The tool layer spans PCB, FPGA and embedded software design all supported by a single data model.  Tools are now views into the unified data model.  Contrast this to the tool-chain model where each tool has its own storage database – 10 tools with 10 different storage representations.   The PCB tool can easily be extended to support both 2D and 3D by enhancing the data model.  3D STEP models are now easily exchanged with the MCAD tools for clearance checking. 

The IP layer is next and provides IP for FPGA and software development.  Included is a library of common peripheral cores (e.g. Ethernet, USB, PS/2, etc) that can be used to quickly expand design functionality.  Once the peripherals on designed into the FPGA, the software platform builder creates the software stack for each peripheral to allow you to focus on your product differentiating coding efforts and not device driver development. 

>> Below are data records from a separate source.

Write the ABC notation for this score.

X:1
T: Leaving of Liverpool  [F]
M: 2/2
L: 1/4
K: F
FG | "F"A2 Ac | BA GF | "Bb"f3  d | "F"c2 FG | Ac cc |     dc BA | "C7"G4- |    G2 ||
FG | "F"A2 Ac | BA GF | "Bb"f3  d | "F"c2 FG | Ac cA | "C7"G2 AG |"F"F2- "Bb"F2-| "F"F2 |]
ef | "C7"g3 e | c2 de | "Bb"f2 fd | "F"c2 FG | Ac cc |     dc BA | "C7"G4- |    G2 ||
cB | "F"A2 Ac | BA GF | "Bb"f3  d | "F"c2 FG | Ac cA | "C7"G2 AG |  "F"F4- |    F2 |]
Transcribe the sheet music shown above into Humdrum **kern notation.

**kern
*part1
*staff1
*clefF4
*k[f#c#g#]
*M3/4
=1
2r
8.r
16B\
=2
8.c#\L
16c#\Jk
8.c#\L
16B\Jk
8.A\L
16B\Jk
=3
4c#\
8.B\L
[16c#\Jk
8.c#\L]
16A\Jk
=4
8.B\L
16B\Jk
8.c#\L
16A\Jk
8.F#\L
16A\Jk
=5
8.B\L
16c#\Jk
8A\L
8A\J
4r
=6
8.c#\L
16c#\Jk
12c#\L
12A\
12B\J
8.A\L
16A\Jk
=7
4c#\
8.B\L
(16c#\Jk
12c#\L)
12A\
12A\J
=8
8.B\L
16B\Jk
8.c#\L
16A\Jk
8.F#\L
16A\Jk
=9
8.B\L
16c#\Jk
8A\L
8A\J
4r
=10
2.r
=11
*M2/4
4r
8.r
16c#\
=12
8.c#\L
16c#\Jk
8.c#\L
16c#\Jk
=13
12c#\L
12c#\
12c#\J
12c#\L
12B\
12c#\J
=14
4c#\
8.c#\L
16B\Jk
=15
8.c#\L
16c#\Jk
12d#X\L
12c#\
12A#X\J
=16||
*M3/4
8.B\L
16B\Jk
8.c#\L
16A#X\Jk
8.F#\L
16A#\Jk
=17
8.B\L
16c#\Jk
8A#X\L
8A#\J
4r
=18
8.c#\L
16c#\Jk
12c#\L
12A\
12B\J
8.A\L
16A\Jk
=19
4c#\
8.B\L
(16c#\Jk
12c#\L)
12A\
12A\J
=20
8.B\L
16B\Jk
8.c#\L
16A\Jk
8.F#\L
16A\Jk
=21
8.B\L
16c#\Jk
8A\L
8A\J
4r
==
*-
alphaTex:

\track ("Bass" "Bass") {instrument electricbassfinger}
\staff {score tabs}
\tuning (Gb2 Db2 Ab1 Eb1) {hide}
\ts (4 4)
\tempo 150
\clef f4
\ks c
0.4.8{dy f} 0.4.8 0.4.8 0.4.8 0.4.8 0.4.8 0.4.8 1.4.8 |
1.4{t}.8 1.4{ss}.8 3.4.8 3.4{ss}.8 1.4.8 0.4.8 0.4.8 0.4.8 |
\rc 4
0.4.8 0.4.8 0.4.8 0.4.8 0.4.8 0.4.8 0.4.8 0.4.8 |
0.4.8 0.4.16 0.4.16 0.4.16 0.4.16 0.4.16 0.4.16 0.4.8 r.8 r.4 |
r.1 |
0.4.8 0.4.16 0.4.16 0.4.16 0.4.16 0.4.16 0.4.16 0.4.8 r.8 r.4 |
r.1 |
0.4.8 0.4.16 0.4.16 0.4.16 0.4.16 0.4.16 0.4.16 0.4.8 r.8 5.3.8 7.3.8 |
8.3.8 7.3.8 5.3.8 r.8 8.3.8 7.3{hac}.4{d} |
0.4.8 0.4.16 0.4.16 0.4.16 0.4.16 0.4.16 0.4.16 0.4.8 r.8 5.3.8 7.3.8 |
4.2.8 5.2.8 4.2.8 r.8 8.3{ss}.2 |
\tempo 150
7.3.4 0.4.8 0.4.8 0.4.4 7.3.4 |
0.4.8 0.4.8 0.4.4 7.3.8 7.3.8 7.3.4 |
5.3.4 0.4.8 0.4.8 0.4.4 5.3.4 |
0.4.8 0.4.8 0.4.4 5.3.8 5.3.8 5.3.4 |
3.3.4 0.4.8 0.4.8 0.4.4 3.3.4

The platform based solution builds a data management foundation without compromising tools performance.  Ease of use improves because the solution has a common data foundation and is one executable.  Engineers can now focus on product differentiation and not solving tool-chain headaches. Altium has developed a platform based design solution called Altium Designer.  Companies switching to a platform based design process are doubling their productivity as compared to traditional tool-chains.  

 

Author:  Bob Potock, Altium North America

Bob Potock is the Director of Technical Marketing for Altium North America and has been involved in board-based system and FPGA design throughout most of his career. He has held positions in software/hardware engineering, marketing and field operations at companies that include Mentor Graphics, AT&T Bell Labs, Intel, Burroughs, Cadnetix and NeoCAD. Bob holds a BSEE from Case Western Reserve University and an MBA from Regis University. He joined Altium in 2009.